### What you should do
Reproduce verbatim the lines of the entries below, beginning with the line that contains "vittnar anhöriga och personal om en omsorg" and continuing through the final line of the entries, both ends included.

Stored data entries
....

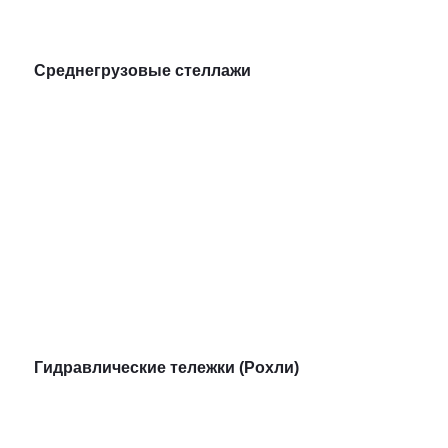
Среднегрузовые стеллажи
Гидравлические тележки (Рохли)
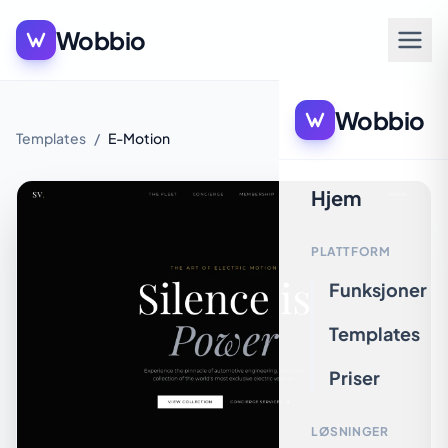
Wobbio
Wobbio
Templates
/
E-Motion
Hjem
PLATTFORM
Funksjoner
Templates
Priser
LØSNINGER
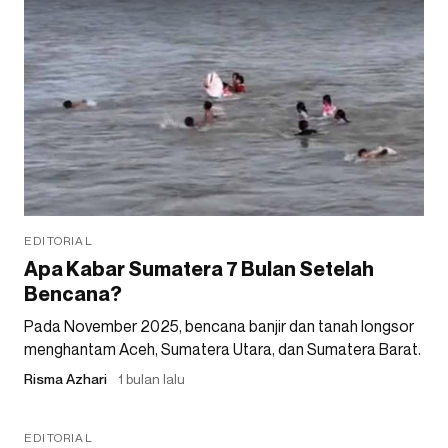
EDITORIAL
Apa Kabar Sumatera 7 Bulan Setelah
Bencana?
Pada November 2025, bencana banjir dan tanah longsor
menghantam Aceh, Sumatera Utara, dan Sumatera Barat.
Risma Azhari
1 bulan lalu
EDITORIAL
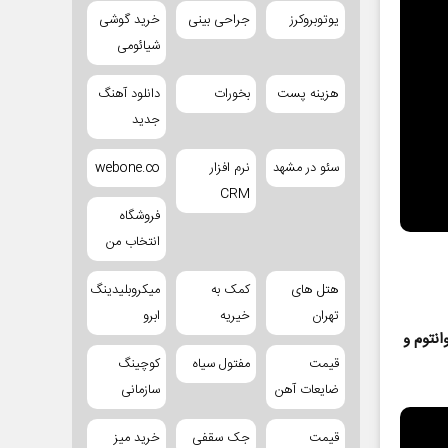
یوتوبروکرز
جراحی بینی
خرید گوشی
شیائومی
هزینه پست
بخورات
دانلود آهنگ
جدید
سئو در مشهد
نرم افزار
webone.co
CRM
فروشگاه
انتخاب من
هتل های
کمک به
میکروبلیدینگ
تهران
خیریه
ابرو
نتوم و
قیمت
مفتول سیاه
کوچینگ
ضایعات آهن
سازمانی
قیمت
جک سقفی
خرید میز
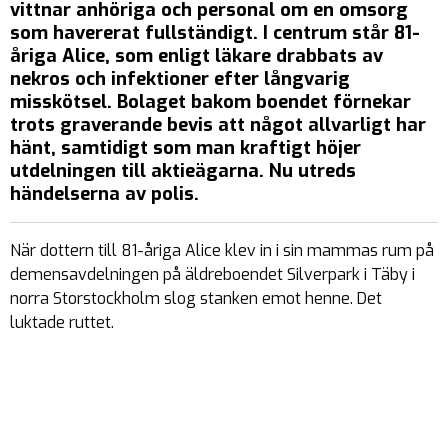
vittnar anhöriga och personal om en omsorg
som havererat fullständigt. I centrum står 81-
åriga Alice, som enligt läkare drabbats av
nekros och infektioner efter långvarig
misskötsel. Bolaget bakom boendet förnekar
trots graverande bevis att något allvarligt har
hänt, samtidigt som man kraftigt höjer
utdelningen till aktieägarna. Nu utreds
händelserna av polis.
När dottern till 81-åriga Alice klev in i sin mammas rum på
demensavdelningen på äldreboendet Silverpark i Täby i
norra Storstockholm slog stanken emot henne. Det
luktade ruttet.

....

### Result
vittnar anhöriga och personal om en omsorg
som havererat fullständigt. I centrum står 81-
åriga Alice, som enligt läkare drabbats av
nekros och infektioner efter långvarig
misskötsel. Bolaget bakom boendet förnekar
trots graverande bevis att något allvarligt har
hänt, samtidigt som man kraftigt höjer
utdelningen till aktieägarna. Nu utreds
händelserna av polis.
När dottern till 81-åriga Alice klev in i sin mammas rum på
demensavdelningen på äldreboendet Silverpark i Täby i
norra Storstockholm slog stanken emot henne. Det
luktade ruttet.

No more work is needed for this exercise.